FIG. 3 shows an example of a mechanical forced coupler in emergency operation.

[Explanation of symbols]

 1, 2 Body 3, 4, Holding jaw 5, 6 Claw stand 7 Body tension 8 Gap 9, 13 Electric motor 10, 11 Side wall 12, 14 Gear device 15, 16 Angle detector 17 Control device 18 Positive coupling 19, 20 Connector One side 21 Trapezoidal tooth 22 Backlash 23 Screwing

Claims (4)

[Claims] 1. Individual units or groups of units of a printing press can be mechanically decoupled from each other and driven by several electric motors to rotate synchronously via gearing, and further Of at least one measuring device for the synchronous operation of the units or groups of units described above, the measuring device being connected to a control device or a control device of the rotational speed or torque of the electric motor. In a safety device for adjusting or controlling a vehicle, a coupling (18) is provided between two adjacent gear units (12, 14) of a unit or a group of units, and one side (19, 20) of the coupling is provided. Are respectively connected to synchronously rotating gears of the respective gear devices (12, 14), and after a predetermined rotation angle difference between the coupling unit sides (19, 20) is exceeded, the gears are continuously connected.
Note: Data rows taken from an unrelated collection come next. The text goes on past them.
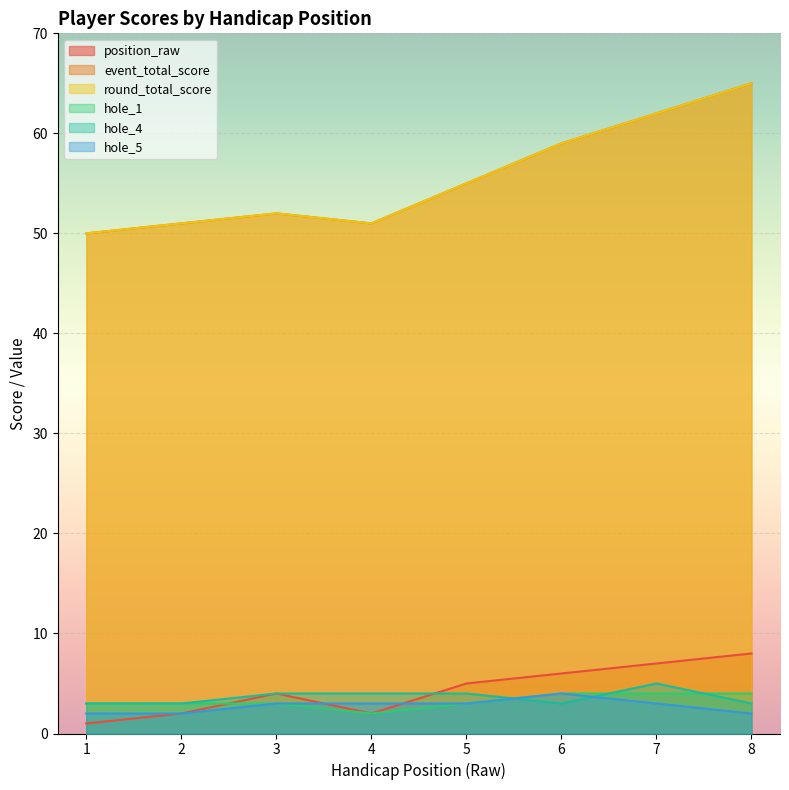

Which series ends up on top after the final intersection of hole_1 and hole_4?

hole_1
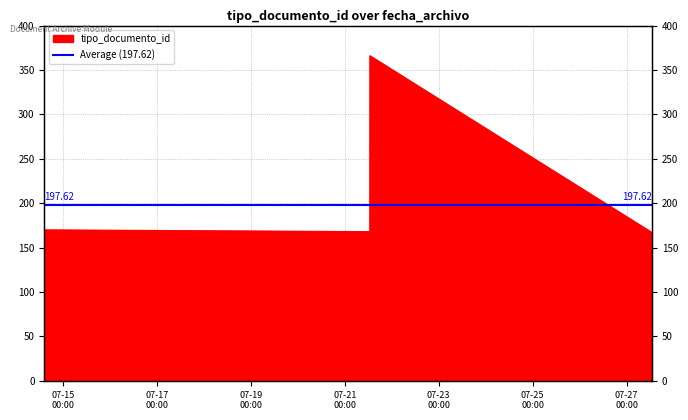

How many data points does each series have?

8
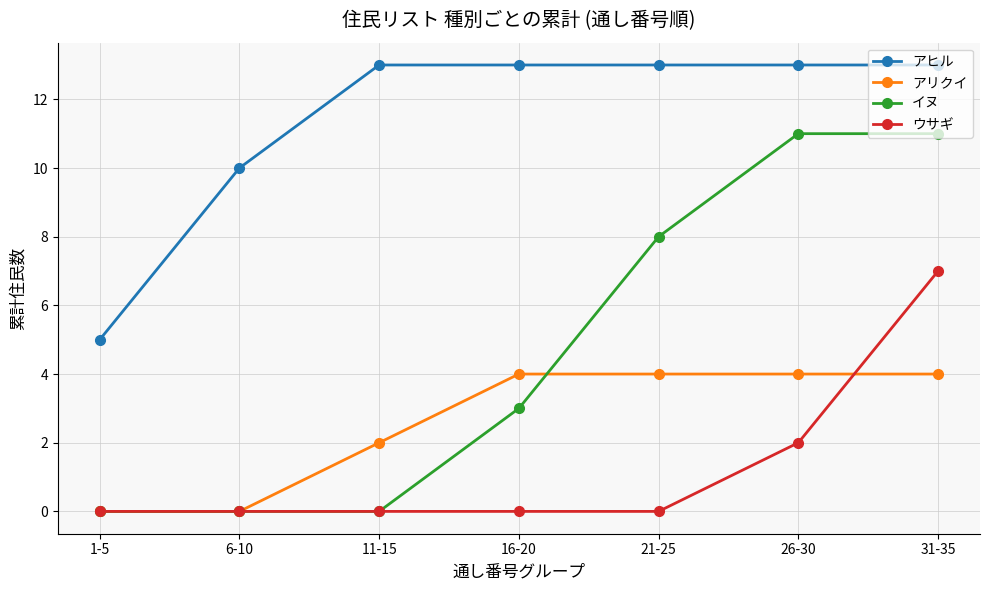

What is the maximum value shown in the chart?

13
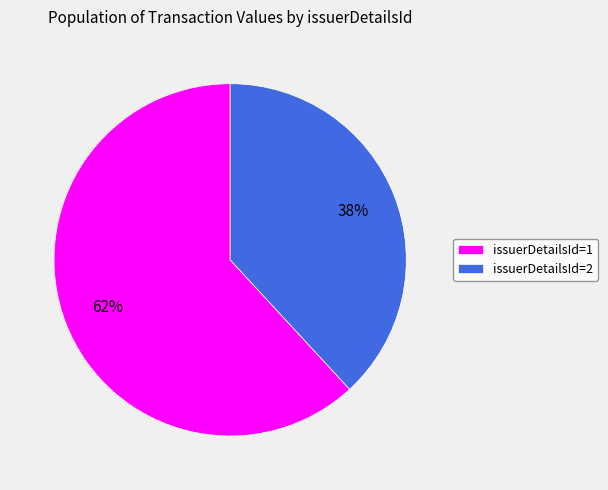

Rank the categories by value from highest to lowest.

issuerDetailsId=1, issuerDetailsId=2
Safety device vessel side (19, 20) is characterized in that it is connected for torque transmission. 2. The coupling (18) is formed as a positive-acting coupling by form-fitting engagement, and when a predetermined rotational angle difference is exceeded, the meshing teeth (21) on one side (19) of the one coupling.
2. The safety device according to claim 1, wherein the contacting member abuts a tooth surface of a tooth (21) on one side (20) of the other coupling. 3. At least one connector half (19, 2)
3. The safety device according to claim 2, wherein the position 0) is axially adjustable. 4. The safety device according to claim 1, wherein the coupling piece sides (19, 20) can be rigidly coupled to each other at a predetermined rotational angle position.